100%. I want to move, but thanks to the refi you gave me a referral on in 2021, my 2.85% rate is like free money. I don't want to give that up at all.
 
All you finance guys in here -- what sites/periodicals do you like to read for insights and information?
I subscribe to John Mauldin’s free weekly newsletter and have been since 2002. It’s great. He saved me from buying a house during a real estate bubble.
And what's his current take on real estate?
I’ll have to go back over some recent newsletters. But guessing that indicators aren’t great.
I wonder what he will say about the 14.5% sales spike in Feb with the first median drop in value in a while.

Low inventory + high demand = no RE crash. Increase in rates have given a breather but so many are on the sidelines just waiting. I can't see significant unseasonal drops without massive shift in Increase of inventory. It isn't likely as people don't want to give up their mortgage that starts with a 2 or 3.

I have seen some prophecy a RE crash for over a decade now. If you keep saying it... and saying it... and saying it... eventually you will be right but it doesn't mean you were right.
Going to be an interesting dynamic. One hand you have people unwilling to sell. On the other you have home affordability as the worst…..well, ever. Some hot areas have already dropped 15-20% from their highs. Personally think we will largely have a stalemate in most areas until rates drop significantly.
 
All you finance guys in here -- what sites/periodicals do you like to read for insights and information?
I subscribe to John Mauldin’s free weekly newsletter and have been since 2002. It’s great. He saved me from buying a house during a real estate bubble.
And what's his current take on real estate?
I’ll have to go back over some recent newsletters. But guessing that indicators aren’t great.
I wonder what he will say about the 14.5% sales spike in Feb with the first median drop in value in a while.

Low inventory + high demand = no RE crash. Increase in rates have given a breather but so many are on the sidelines just waiting. I can't see significant unseasonal drops without massive shift in Increase of inventory. It isn't likely as people don't want to give up their mortgage that starts with a 2 or 3.

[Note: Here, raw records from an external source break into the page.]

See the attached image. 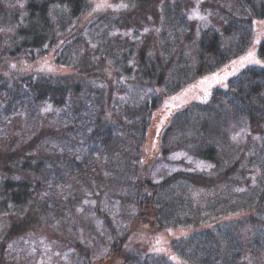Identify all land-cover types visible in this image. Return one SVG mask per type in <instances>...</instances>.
Returning a JSON list of instances; mask_svg holds the SVG:
<instances>
[{
	"label": "rangeland",
	"instance_id": "rangeland-1",
	"mask_svg": "<svg viewBox=\"0 0 264 264\" xmlns=\"http://www.w3.org/2000/svg\"><path fill=\"white\" fill-rule=\"evenodd\" d=\"M142 1L144 5L140 6L141 8L135 7ZM260 2L259 0H88L89 6L81 16L82 20L88 21L90 18H96L98 14H104L101 18L103 24L100 29H102L110 28L116 16L120 18L124 29L122 34L116 36L121 38V41L114 46L123 48L125 53L135 54L139 50L135 48L130 51L132 48L130 33L133 30L136 33L140 32L138 36L140 39L151 38L147 47L151 57L154 58L160 49H164V52H169L171 49L176 55L172 61L173 66L200 65L198 42L202 39L208 41L213 37H217L220 42L219 55L204 53L206 65L213 68L212 70L217 69L218 79L199 78L194 83L195 78L192 75L193 79L188 81V84L191 82L193 84L181 87L179 92L159 90L162 97L153 102L152 114L146 124L145 134L142 135L141 151L137 156L142 179L152 176L157 180L175 172L210 170L212 163L207 158L194 154L186 148L172 149L166 154L162 151L165 135L169 139L168 143L173 142V136L179 137L180 130L168 134L167 129L171 125L170 111H174L176 106L182 108L192 101L210 104L214 99L213 95H217L216 99H220L221 103L224 102V109L220 111L228 114L227 124L222 122V130H220L224 134L222 137L225 136L224 151L226 150L230 159L236 158L239 161L236 175L252 170V173L257 175V166L264 167V59L257 51L260 42L264 41V15L259 11ZM24 4L26 0H0V75L6 76L3 77V81L1 80L5 87H0V175L7 174L4 172L7 164L1 159L3 152L8 149L7 142L13 140L19 142L16 144L19 145L20 141H32V134L35 132L38 134L39 127L44 133L53 130L54 136L46 141L50 146L62 142L63 152L59 160L56 159L54 163L46 162L45 165L51 171L54 169L53 165L57 164L58 173H54L53 177L30 173L28 178L43 179L44 186L41 189L58 191L56 192L58 196L54 199L53 206L50 205L49 211L53 209L55 213L60 211L62 213L53 220L56 225L48 221L41 223L34 232L32 231L30 237L13 235L14 237L8 240L2 264H203L199 260L205 257H208L209 261H215V264H233V259L229 258L230 261H227L216 258L215 255L234 256L235 253L242 255L239 261L244 262L243 264H264V232L259 227L260 219L254 221L249 217L252 212L257 215L256 211L230 213L228 205L233 203L230 201L232 198L230 193L233 190L228 192L222 189V185L195 184L186 179H177L173 185L167 186L164 190L170 193V197L177 196L175 201L170 202L171 211L181 216H177L181 223L168 219L165 224L158 225L159 223L152 217L151 222L146 225L137 224L134 231L136 233H133L130 242L119 254L112 255L111 259L105 255L106 249L111 250L107 241L113 240L108 225L113 226L112 232L114 229L122 232L123 224L130 225V220L133 219L129 214L133 210L131 203L120 204L118 201L117 195L121 196L126 188L113 190L114 195L107 191L99 195L97 190L101 188V184L96 177L85 173L82 179L72 173H77V170L69 171L75 169L79 163H86V160L89 163L95 161L102 166L104 154L101 148L103 150L104 148L99 140H95L91 146L96 145L98 148L100 144V151L93 148L94 153L91 149L88 154L85 150L86 147L91 148L89 145H83V142L70 145L67 141L57 139L56 136L60 128L68 123L71 126L85 127L86 132L99 126L100 121L95 116L96 109L93 106L76 105L86 93H89L90 86L95 89L96 85L100 84L106 99L109 100L112 96L106 103L104 115L101 116V122L103 120L106 123L110 122L112 117L115 118L113 115L115 111L111 108L115 100L119 101L120 98L131 100L133 104L128 108L135 109L139 105H144L145 92L141 93L140 85L137 87L132 81H129L127 86L117 81V70L122 66L117 63L120 61L119 55L107 57L101 62L97 57L88 60L83 55L75 58L71 56L72 61L80 65L72 68L69 57L64 59L62 56H57L62 52L63 43L59 48H39L33 55L24 52L8 53L9 48L20 41L15 34L21 25L20 21L25 17ZM50 12L62 15L66 14L67 10L63 5L51 4ZM81 47L83 48L82 45ZM79 69L83 71L79 72ZM37 70L43 74L35 73L38 72ZM34 74L39 77L38 83L48 80L49 86L55 88H60L59 85L65 81L67 83L78 79L82 82L81 91L74 93L70 89L71 99L68 93L66 101L63 100L64 106L68 107L66 112H63L64 110L59 106H54L51 99L35 101L29 92L22 98L23 105H16L18 99L16 92H13L17 89L15 85L18 84L21 76L28 77ZM127 78L129 77L122 75L123 80ZM94 79L101 81L97 80L96 83ZM208 81L216 85L207 87ZM259 85L260 91H255ZM3 89H11L13 93L1 91ZM56 94L54 92L52 96ZM60 105H63V102ZM250 108L259 110L261 114L251 118L248 115ZM129 114L131 110L127 109V115ZM78 115H82V118L78 117L80 121H74ZM84 119L88 121L91 119V122H86ZM100 130L101 133L110 132L112 125L107 124ZM22 132L26 136L21 139ZM64 156L70 160L68 166L64 162ZM132 162V165L129 161L124 163L125 166L130 167L131 175L137 171L134 169V165L137 164L136 159ZM13 175L11 176L23 177L24 173L15 172ZM241 186L235 189H242ZM97 198H100V202ZM57 200L60 203H57ZM59 205L65 207L61 210ZM120 208L126 209V216L123 218L119 215ZM186 217L191 219V224H184ZM14 219L19 221L14 215L0 211V246L6 236L5 231L10 228ZM261 219L264 222V216ZM71 238H75L83 247L89 248V255L92 256L90 263L84 259L83 251H77Z\"/></svg>",
	"mask_w": 264,
	"mask_h": 264
},
{
	"label": "trees",
	"instance_id": "trees-1",
	"mask_svg": "<svg viewBox=\"0 0 264 264\" xmlns=\"http://www.w3.org/2000/svg\"><path fill=\"white\" fill-rule=\"evenodd\" d=\"M259 2L261 4V10L259 9V11L261 15H264V0H259ZM51 4L65 6L67 10L66 14H52L50 12ZM142 5H144V1L138 3L135 7L141 8ZM24 6L25 17L20 21L21 25L15 34L20 41L12 48H9L10 52L8 51V53L18 54L24 52L27 55H33L39 48H59L63 43L64 45L61 48L62 52L60 50L61 54L57 56H62L64 59L69 57V64H71L72 68H77L80 65L72 61L71 56L75 58L83 55L88 60H93L97 57L101 62L107 57L119 55L120 61H117V63L122 66H119L120 69L117 70V81L126 86L129 81H132L137 87L140 85L139 91L141 93L145 92L144 105H139L135 109L128 108L133 104L131 100L126 101L123 98H120L119 101L115 100L111 106L112 110L115 111L113 114L115 118L112 117L108 123L102 120V123L101 116L102 114L104 115L106 103L109 102L112 96L109 97V100L106 99L105 94L102 93V86L100 84L96 85L95 89H92L93 86H90L88 88L89 93H86L84 98L79 103H76V105L93 106L96 109L95 116L100 121L99 126H95L94 129L86 132L84 130L85 127L71 126L68 123L65 127L60 126L59 134L56 136L57 139L67 141L70 145H78L81 142L84 143L83 145H89L91 148L86 147L85 150L88 154H90L89 150L91 149L92 152L95 151L93 148L100 151V144H98V148L96 145L91 146L95 140H99L101 146L103 144L104 148V150L101 148V152L104 154V163L102 166L95 161H90L89 163L86 160V163H79V165L75 166V169L69 171L77 170V173H72L79 178H82L85 173L88 176L92 174V177H96L99 184H101V188L97 190L99 195L106 191L114 195L113 190L117 191L120 188H126V191L121 196L117 195L118 201L120 204L123 202L131 203L133 210L129 214L132 215L133 219L130 220V225L123 224L122 232L116 229L112 232L113 226L108 225L113 240L107 241L111 250L106 249L105 255L111 259L112 255L119 254L121 249L130 242V237L133 233H136L134 231L137 224L146 225V223L151 222L152 217L159 223L158 225L165 224V221L168 219H174L173 222L180 221L178 223H181V220L177 219V216L180 215H177V212L174 214L171 211L170 202L175 201L177 196L170 197V193L164 192L167 189L166 187L173 185L177 179H186L195 184L222 185V189L224 188L223 190L228 192L233 190L230 193V197H232L230 201L233 203L231 205L229 203L228 206L230 207L228 212L236 214L240 211L255 210L257 215L252 212L249 214V217L254 221L260 219V226L259 223L256 226H259L264 232V222L261 219L264 216V167L257 166V175L252 173L253 170L240 172L238 176L236 175L235 172L239 169V161L236 158L230 159L229 154L223 148V144L226 142H224L225 136L222 137L224 135L221 131L222 122L225 125L227 124L228 114L220 111L224 109V102L222 101L221 103L219 101L220 99H216L217 95L212 96L214 99L210 104H205L201 101H192L188 102L182 108L175 105L177 108L174 111H170L171 125L167 130L168 134L180 130L179 137L173 136L174 140L170 143H168L169 139H167L166 135L163 137V154H166L172 149L186 148L194 154L207 158L212 163L210 170L185 171V173L175 172L163 177V179L157 180L153 179L152 176H146L144 179L141 178L142 170L138 165L137 156L141 151L142 135L145 134L146 124H148L152 114L153 102L155 99L162 97L159 90L175 93L181 91V87L191 85L193 82L195 83L199 78H206L205 80L209 77L218 79L217 74L219 73H217V69L212 70L213 68H209L206 65L207 62L204 55V53L219 55L220 42L217 37H213L208 41L202 39L198 42L200 65L195 64L187 67L182 64H177V66H173L172 61L176 55L171 52V49L169 52L167 51L168 53L164 52V49H160V52L154 58L151 57L148 54L149 52H147L148 43L151 41V38L140 39L138 37L140 36V32L136 33L135 30L130 33V46H132L130 51L137 48L139 49L138 52L135 54L134 52L125 53L123 52V48L114 46L121 41V38L116 36L122 34L124 29L120 18L117 16L114 18L110 27L111 29L106 27L100 29L103 24L101 18L104 14H98L96 18L83 21L81 16L89 6L88 0H26ZM15 16L17 17L18 15ZM141 40L142 43H140ZM257 51L258 55L264 59V41L260 42ZM64 52L67 54H64ZM80 70L82 69H79V72L83 71ZM37 71L35 73L43 74L39 70ZM253 74L255 75V73ZM122 75L129 78L123 80ZM192 75L195 81L188 84V81L193 79ZM3 77L6 76L1 74L0 87L4 85V82L1 83ZM38 79V75L35 74L34 76L30 75L28 77L21 76L18 84L15 85L17 88L16 91H13L16 92V98L18 99L16 105L22 106L24 102H22V98L29 92L33 95L35 101L46 98L48 100L51 99L50 101H52L54 106H59L64 110L63 112H66L68 107L66 108L64 106V101H66L70 89L74 93L81 91L82 82L78 79H73L67 83L65 81L59 85L60 88L49 86L50 84L47 83L48 80H43L41 83H38ZM97 80L101 81L99 79ZM97 80L94 79L96 83H98ZM210 85L212 84L208 81L207 87ZM259 86H257L255 91H260L261 86ZM10 90L3 89L1 91L11 92ZM54 92L57 93V96L55 95L53 97L52 93ZM65 93L67 94L65 95ZM68 96L71 99L70 93ZM62 102L63 105H60ZM127 109L131 110V114L127 115ZM258 114H261L259 110H253L251 108L248 112L251 118ZM78 117L82 118V115H78L74 121H80ZM85 121L91 122V119ZM107 124L112 125V130L107 133H101L100 129L103 126H107ZM37 129L39 132L38 134L36 132L32 134V141H20L19 145H16L19 142H14L13 140L12 142H7L6 146L8 149L3 152L4 154L1 157L2 161H5L7 164L4 169V172L7 174L4 176L0 175V211L14 215L19 218V221L14 219L11 222L10 228L5 231L6 236L0 246V264L5 259L4 253L7 250L8 240H11L15 235L30 237L32 231L34 232L41 223L44 224L46 221L52 225H56V222H53V220L60 217L62 213V211L55 213L53 209L51 212L49 211L50 205L53 206V201L58 196V191L56 189H41L44 186L43 179L35 180L34 177L32 179L28 178L30 173L34 175L42 174L46 177H53L54 173L57 174V164L53 165L54 169L51 171L45 164L46 162L50 163L52 161L54 163L57 161L56 159L59 160L63 152L62 147H64L62 142L55 146L48 145V141L46 140L54 136L53 130L52 132L47 131L44 133L40 127ZM20 136L22 139L26 134L22 132ZM53 138L55 139V137ZM135 159L137 164L134 165V169L137 171L131 175L130 167L125 166L124 163L129 161L132 165V160ZM69 161L64 156V162L67 166ZM82 169L84 170L79 172ZM15 172L24 173V176L13 177L15 176L13 175ZM237 186H241L242 189H235ZM179 197L182 196L179 195ZM100 198H97L98 202H100ZM57 203H60V201L57 200ZM59 207L62 210L65 206L59 205ZM125 211V208L119 209V215L122 218L126 216ZM186 219L185 225L192 223L191 219L189 220L187 217ZM107 220L108 218H106ZM242 221L238 224L240 225ZM71 239L73 240V245L77 247V251H83L84 259H87V263H90L92 256L89 255V248L83 247L75 238ZM251 251L249 250V252ZM241 256L240 253H235L234 256L229 254L215 255L216 258H223L227 261L233 259V264H243L244 262L241 263L239 261ZM218 260L220 261L221 259ZM199 261L203 264H215V261H209L208 257L202 258Z\"/></svg>",
	"mask_w": 264,
	"mask_h": 264
}]
</instances>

I have seen some prophecy a RE crash for over a decade now. If you keep saying it... and saying it... and saying it... eventually you will be right but it doesn't mean you were right.
I think there will be pockets of Real estate that will have a crash. The 14.5% sales spike was largely due to median and lower priced real estate selling. The luxury market has been slow for a while. Also—commercial real estate is not out of the woods. Right now the occupancy rates don’t look terrible because there are are lot of pre-existing leases that are being ridden out to their completions. Once they are—the odds are that a lot of companies will either drop their office models or really scale them back due to hybrid/remote work. With that said—I think that anybody with a long term horizon should consider real estate. It’s certainly been the best investment that I have ever made.
 
Owners with fixed-rate mortgages will feel the pain of higher rates when they have to refinance.
I was going to counter this but then about two posts later, there was this
It isn't likely as people don't want to give up their mortgage that starts with a 2 or 3
Which is where I'm at. Not that I would consider moving because I love where I live, my home, everything but why would fixed rate folks be forced to refinance unless they are getting now at 6+ and this comes back around in a few years.